Süleyman Soylu, genç; dinamik, samimi ve omurgalı bir politikacı... Kendi ifadesiyle, DP’nin başında bulunduğu 16 aylık süre içinde, dürüst bir politika sergiledi. Bütün olumsuzluklara ve imkansızlıklara rağmen, partiyi yeniden canlandırmak için ekibiyle birlikte çok çalıştı. Doğrusunu isterseniz, mevcut şartlar altında önemli de bir başarı elde etti. Ama çıtayı bizzat kendisi daha yukarıya koymuş olduğu için, alınan neticeyi yeterli bulmayıp istifa kararı aldı. Fakat parti tabanı kendisini bırakmak istemedi ve netice olarak genel başkanlığa yeniden adaylığını koydu.
DP’nin dünkü kongresinde, Soylu; öncekilere nazaran daha etkileyici bir konuşma yaptı. Bana göre söylediklerinin en önemli bölümü, partinin iki eski genel başkanı olan Demirel ve Cindoruk’u hedef alan sözlerdi... Şunları söyledi mesela: “16 ayda adam gibi siyaset yaptık, kıvırmadık, yalpalamadık... Başka evimiz, çadırımız, şemsiyemiz yok.... Bütün siyasi hayatımız kıratta geçecek...” Şüphesiz bu gülle gibi laflar, doğrudan doğruya Hüsamettin Cindoruk’u hedef alıyordu. Hele bir de “28 Şubat babalar gibi postmodern darbedir...” derken, adres doğrudan doğruya Demirel’di!..
Henüz 41 yaşında olan Süleyman Soylu şimdiye kadar gösterdiği performansla, gelecekte daha başarılı olabileceğini gösterdi.

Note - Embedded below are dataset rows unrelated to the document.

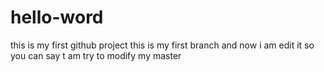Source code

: # hello-word
this is my first github project
this is my first branch 
and now i am edit it
so you can say t am try to modify my master
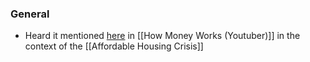 ### General
- Heard it mentioned [here](https://youtu.be/9OUV8iQlgGk?si=XL3zJakTo-kuV6gd) in [[How Money Works (Youtuber)]] in the context of the [[Affordable Housing Crisis]]

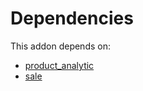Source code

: # Dependencies

This addon depends on:

- [product_analytic](https://github.com/bringout/oca-financial)
- [sale](https://github.com/bringout/oca-ocb-sale/tree/c17ba68cff0610f4dfb2f6dd7d61af76671084cf/odoo-bringout-oca-ocb-sale)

Ancak bir şartla! DP’deki eski kuşak politikacıların, ayağına taktığı prangalardan kurtulabilirse tabii... Dün Hüsamettin Cindoruk kongre salonuna girerken, “Kıratı şahlandıracak tek lider(!)” diye anons edildi. Eğer durum gerçekten böyle ise, “AT, AVRAT PUSAT...” diyen bir milletin ahfadı olarak, DP’deki gençlerin kara kara düşünmesi lazım!

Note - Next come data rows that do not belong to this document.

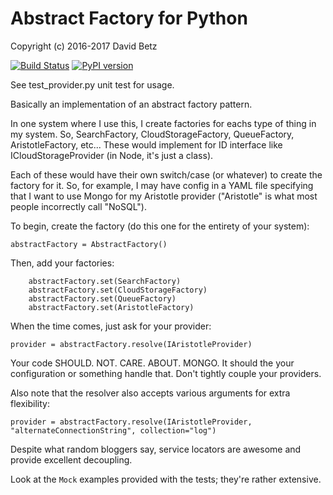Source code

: # Abstract Factory for Python

Copyright (c) 2016-2017 David Betz

[![Build Status](https://travis-ci.org/davidbetz/pyabstractfactory.svg?branch=master)](https://travis-ci.org/davidbetz/pyabstractfactory)
[![PyPI version](https://badge.fury.io/py/abstractfactory.svg)](https://badge.fury.io/py/abstractfactory)

See test_provider.py unit test for usage.

Basically an implementation of an abstract factory pattern.

In one system where I use this, I create factories for eachs type of thing in my system. So, SearchFactory, CloudStorageFactory, QueueFactory, AristotleFactory, etc... These would implement for ID interface like ICloudStorageProvider (in Node, it's just a class).

Each of these would have their own switch/case (or whatever) to create the factory for it. So, for example, I may have config in a YAML file specifying that I want to use Mongo for my Aristotle provider ("Aristotle" is what most people incorrectly call "NoSQL").

To begin, create the factory (do this one for the entirety of your system):

    abstractFactory = AbstractFactory()

Then, add your factories:

        abstractFactory.set(SearchFactory)
        abstractFactory.set(CloudStorageFactory)
        abstractFactory.set(QueueFactory)
        abstractFactory.set(AristotleFactory)

When the time comes, just ask for your provider:

    provider = abstractFactory.resolve(IAristotleProvider)

Your code SHOULD. NOT. CARE. ABOUT. MONGO. It should the your configuration or something handle that. Don't tightly couple your providers.

Also note that the resolver also accepts various arguments for extra flexibility:

    provider = abstractFactory.resolve(IAristotleProvider, "alternateConnectionString", collection="log") 

Despite what random bloggers say, service locators are awesome and provide excellent decoupling.

Look at the `Mock` examples provided with the tests; they're rather extensive.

Politik ihtiraslarını gemleyemediği için, “Ben de gencim” diyen; 76 yaşındaki Hüsamettin Cindoruk, bu saatten sonra Kırat filan asla şaha kaldıramaz. Gerçekçi olmak lazım. “Hırs-ı pîri” iyi bir şey değildir... Kitapların yazdığına göre, ‘baş olma sevdası’, insandan en son ayrılan arzu imiş. İnsan bu sevdadan ne zaman vazgeçermiş biliyor musunuz? Can boğaza gelince!.. Evet can boğaza gelince. Ve mal, mülk, evlat, eş vs. bütün sevdalardan vazgeçtikten sonra, yani en son olarak ve canı tam boğaza geldiğinde ancak vazgeçermiş.
Nüfusunun yüzde altmışı 35 yaşın altında olan Türkiye’de, eğer 85 yaşındaki Demirel ile 76 yaşındaki Hüsamettin Cindoruk, Merkez Sağı yeniden inşa etme iddiasındaki DP’yi yönetecekse, burada ciddi bir yanlışlık var demektir. Bu çok açık... Yanlışlarla bir yere varmak da mümkün değildir. Bu satırlar yazılırken, genel başkanlık için ikinci tur oylama yapılıyordu. Sonuç ne çıkar şu an belli değil. Siz bu satırları okurken belli olmuş olacak.
Ama şunu söylemek mümkün, ülkemizde parti kongrelerinde, delege sistemindeki sakatlıklar dolayısıyla, her zaman isabetli kararlar çıkmaz. Çıkmadığı çok olmuştur. Öyle olmasaydı, dün aynı partiyi bölen Cindoruk, bugün tekrar liderliğe oynayamazdı... Netice: Türkiye’de siyaset, 20. asır modeli politikacılardan yakasını kurtarmalıdır.